Skeletal landmark data:
--- START ---

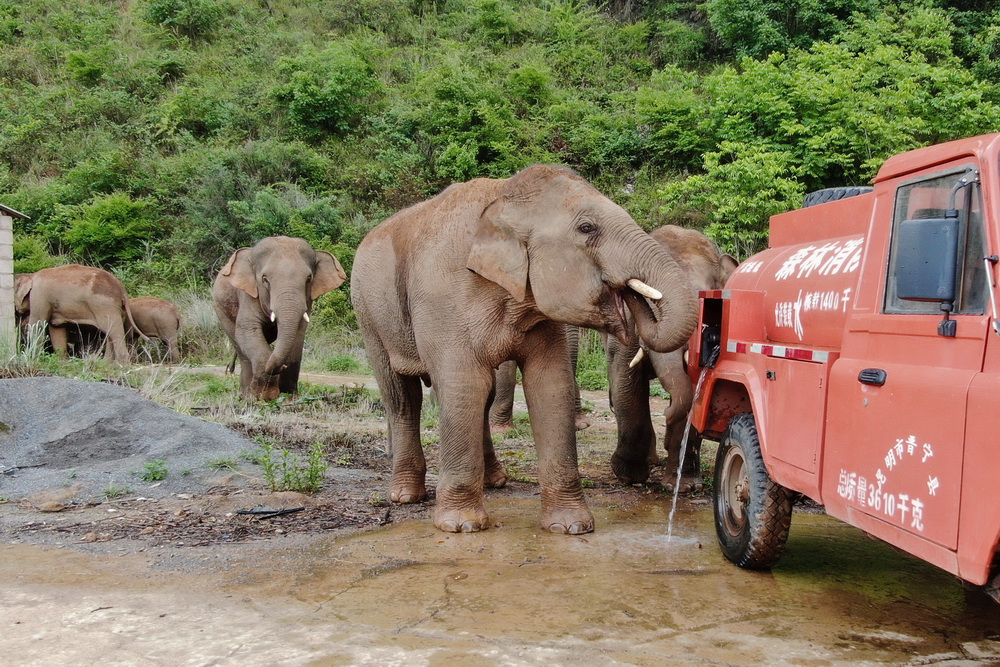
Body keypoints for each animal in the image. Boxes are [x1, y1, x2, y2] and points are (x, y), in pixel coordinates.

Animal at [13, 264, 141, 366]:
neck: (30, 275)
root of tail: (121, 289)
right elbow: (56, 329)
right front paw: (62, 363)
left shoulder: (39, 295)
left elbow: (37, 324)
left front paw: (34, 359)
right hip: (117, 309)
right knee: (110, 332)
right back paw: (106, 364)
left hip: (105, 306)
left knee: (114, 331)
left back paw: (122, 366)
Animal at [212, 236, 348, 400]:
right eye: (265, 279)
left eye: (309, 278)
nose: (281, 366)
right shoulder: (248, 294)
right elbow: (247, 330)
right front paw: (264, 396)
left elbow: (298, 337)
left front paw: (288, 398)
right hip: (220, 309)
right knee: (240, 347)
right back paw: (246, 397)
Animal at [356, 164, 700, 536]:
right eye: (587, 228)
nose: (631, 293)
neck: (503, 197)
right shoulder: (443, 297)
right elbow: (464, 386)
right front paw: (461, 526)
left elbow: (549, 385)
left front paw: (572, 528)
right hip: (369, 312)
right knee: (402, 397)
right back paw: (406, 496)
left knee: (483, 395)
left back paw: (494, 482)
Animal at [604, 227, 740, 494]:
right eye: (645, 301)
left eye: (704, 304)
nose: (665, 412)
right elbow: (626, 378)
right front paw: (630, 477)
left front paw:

--- END ---
--- START ---

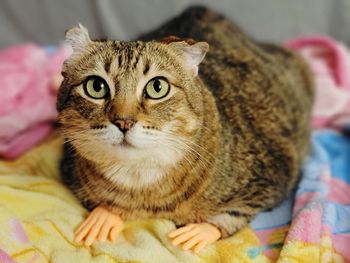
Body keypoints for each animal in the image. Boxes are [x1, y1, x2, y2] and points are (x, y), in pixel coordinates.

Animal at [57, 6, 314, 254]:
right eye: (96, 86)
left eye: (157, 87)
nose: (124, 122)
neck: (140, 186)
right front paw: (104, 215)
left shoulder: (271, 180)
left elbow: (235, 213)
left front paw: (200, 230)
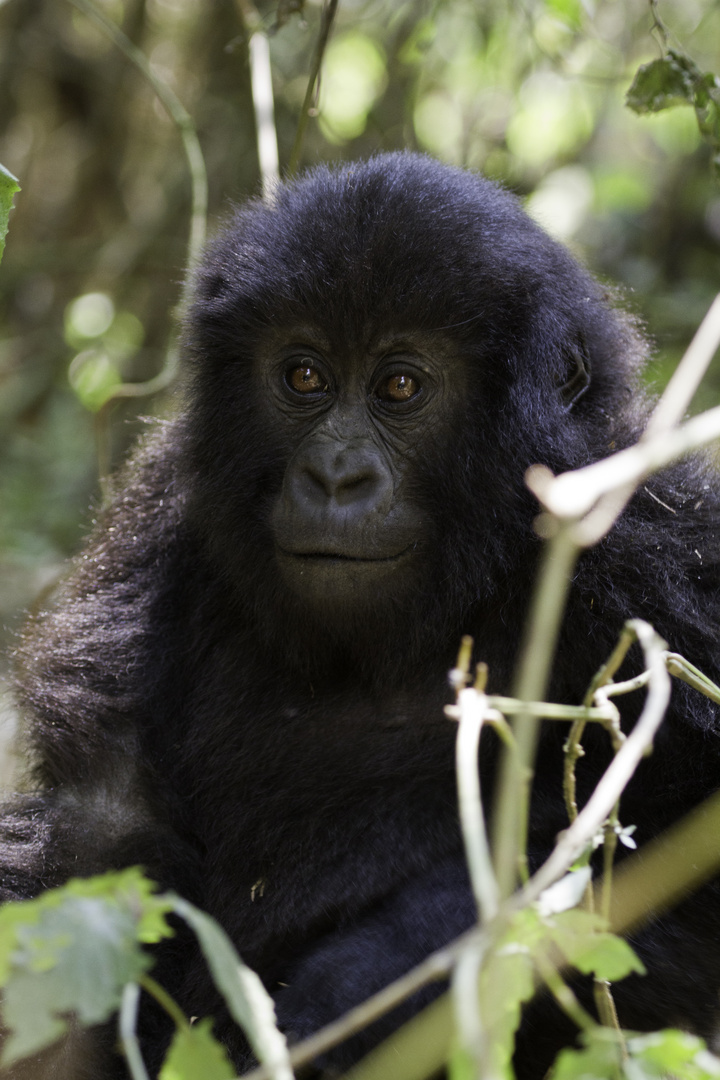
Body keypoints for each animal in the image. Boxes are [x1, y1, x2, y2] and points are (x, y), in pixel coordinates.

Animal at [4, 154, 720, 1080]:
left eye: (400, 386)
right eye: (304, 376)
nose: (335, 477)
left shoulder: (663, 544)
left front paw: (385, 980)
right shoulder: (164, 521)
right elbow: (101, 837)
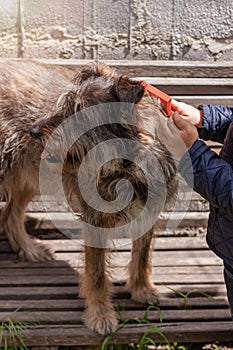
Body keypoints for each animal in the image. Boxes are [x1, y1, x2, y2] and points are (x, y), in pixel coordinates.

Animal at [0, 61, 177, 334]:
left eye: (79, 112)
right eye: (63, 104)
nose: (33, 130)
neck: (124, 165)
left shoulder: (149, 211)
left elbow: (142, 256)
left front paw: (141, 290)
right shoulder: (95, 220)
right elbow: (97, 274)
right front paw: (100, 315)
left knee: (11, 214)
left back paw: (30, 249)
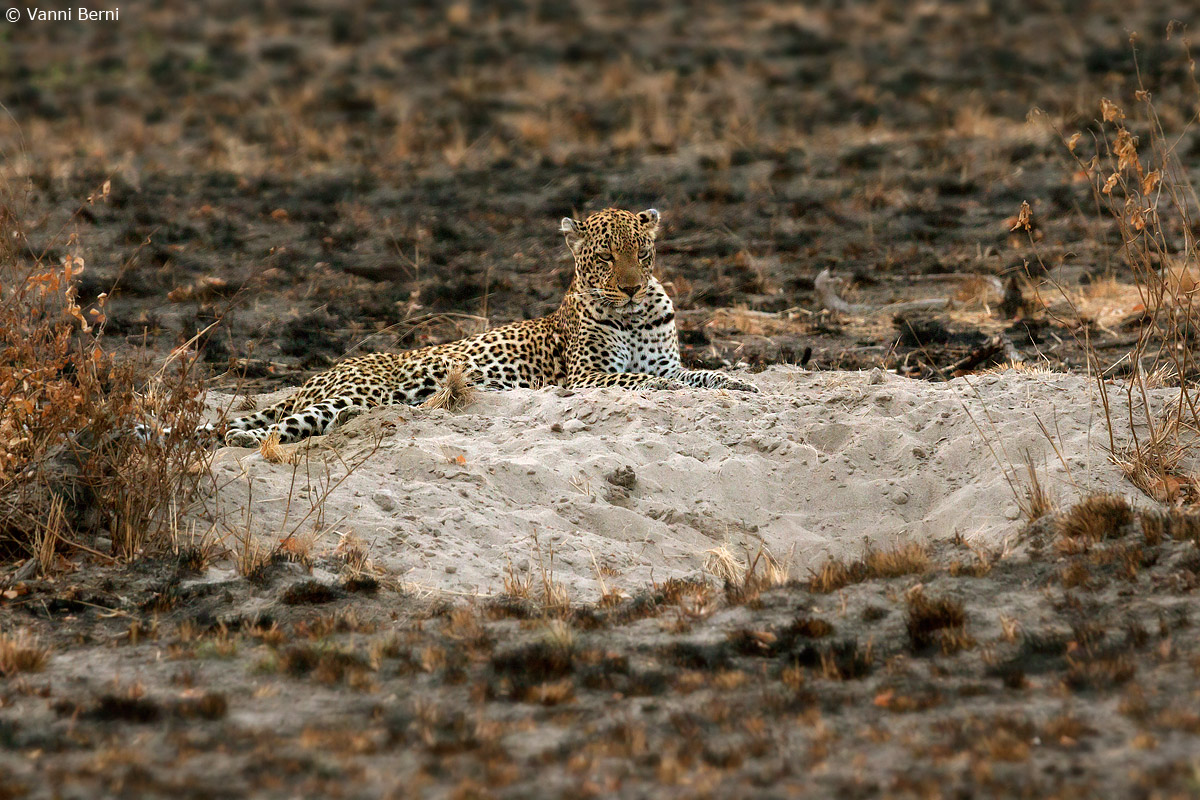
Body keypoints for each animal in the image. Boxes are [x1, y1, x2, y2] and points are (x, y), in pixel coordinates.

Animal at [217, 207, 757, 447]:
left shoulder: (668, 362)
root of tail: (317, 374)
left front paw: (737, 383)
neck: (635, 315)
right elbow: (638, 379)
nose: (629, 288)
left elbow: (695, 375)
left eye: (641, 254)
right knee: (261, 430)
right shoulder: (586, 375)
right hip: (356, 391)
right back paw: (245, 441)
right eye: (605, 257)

--- END ---

__Task statement__
A word-for-word reproduction is needed of the lines above from the line containing "left shoulder: (149, 211)" through the line containing "right eye: (605, 257)", with both ends kept and no pictures.

__Output below__
left shoulder: (149, 211)
left elbow: (142, 256)
left front paw: (141, 290)
right shoulder: (95, 220)
right elbow: (97, 274)
right front paw: (100, 315)
left knee: (11, 214)
left back paw: (30, 249)
Body keypoints for each animal in the image. Boxes are [x1, y1, x2, y2] and points are (x, y), in pixel coordinates.

Animal at [217, 207, 757, 447]:
left shoulder: (668, 362)
root of tail: (317, 374)
left front paw: (737, 383)
neck: (635, 315)
right elbow: (638, 379)
nose: (629, 288)
left elbow: (695, 375)
left eye: (641, 254)
right knee: (261, 430)
right shoulder: (586, 375)
right hip: (356, 391)
right back paw: (245, 441)
right eye: (605, 257)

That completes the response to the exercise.